Once you get into this, you discover that there are a variety of narrative dynamics at work and these indicate an expanded notion of agency. After quite a search, we settled on situation theory to help with this. Our model has two kind of things; one of these are agents which cause things to happen. Simple enough. The other are situations which can be thought of a few ways.
The simplest is the context which generates the agent. For example, Red Riding Hood the character has a certain agency that is inherited from Red ‘Riding Hood’ the fairy tale. Contexts can also be associated ‘within’ an agent. For example, the Wolf gets its agency from the fairy tale, but in some versions of the fairy tale it matters what the Wolf is thinking. His internal state of mind is also a situation.
A strange and novel notion we use is that situations have agency.
So, the bottom line of all this is:
- We want to build a model that tells us something about how the cinematic machine works, in effect building a machine in its own right
- We want to do this in a way that can be both graphically displayed and programmed (in some way)
- We use agents of a special kind
- We also use narrative situations, based on our extension of situation theory, and these have causal agency
- Some of the more interesting narrative dynamics among situations are what I loosely call folding
Where Folding Fits
So where does folding fit in? So here is the whole set of components and names that we are working with.
We are building a system that we believe should be able to deal with the world the way we do. It can fall in love, be deceitful, have emotional pain. We call this system sHe, short for sHeherazade.
This being sometimes uses logic, and sometimes not. That is, sHe’s mind works something like ours. The extra ‘reasoning’ bit is a system that we call topoiesis. The functions (the math and code) in topoiesis aren’t of interest here. But what it uses instead of rules we are of interest here.
We call these narrative dynamics. They are, in fact, abstracted from narrative as we experience and build it. A goal of the redframer project is to collect these. Many of these dynamics will be relatively uninteresting to study apart from the machinery used on their behalf. But some will be interesting as all getout.
Among these interesting ones will be what we address here. In fact, I started working on these folding concepts decades ago when defining the problem, because they seem to capture the conceptual structures that seem the hardest for machine reasoning to absorb.
Elsewhere, we make the case that folding is impossible to even model in logic after the fact, and that is saying quite a bit.

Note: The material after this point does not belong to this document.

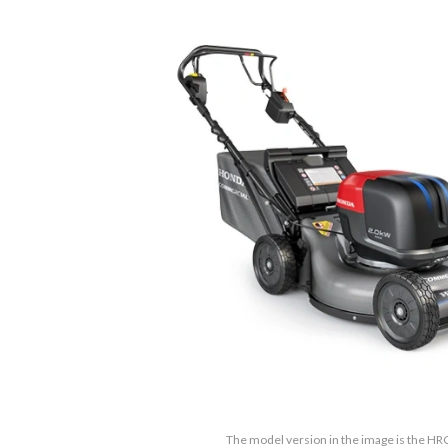
The model version in the image is the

No one seems to be able to predict the behavior of the stock markets, and experts do less well than amateurs. But the day after the market closes, the web is full of reasonable explanations.

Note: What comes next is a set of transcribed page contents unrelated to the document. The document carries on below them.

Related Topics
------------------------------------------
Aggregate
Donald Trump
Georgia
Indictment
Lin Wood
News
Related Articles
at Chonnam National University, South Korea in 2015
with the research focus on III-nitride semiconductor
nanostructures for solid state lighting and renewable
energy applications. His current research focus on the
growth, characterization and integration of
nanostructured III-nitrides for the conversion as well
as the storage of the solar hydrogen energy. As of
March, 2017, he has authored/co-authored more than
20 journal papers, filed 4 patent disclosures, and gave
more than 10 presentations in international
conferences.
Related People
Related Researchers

So the ideas explored here are done so for fun, and presented here so you can have some fun with them. I’ve included some notions not related to folding simply because they interest me. That said, there is a work-related agenda to try to get a handle on these in our own representation system.
Because they are the main way we play with the machinery. Most of the other stuff in the machine is passive syntax that gets information from a creative team to consumers. Folding is our insertion in the process, our agents in the machine.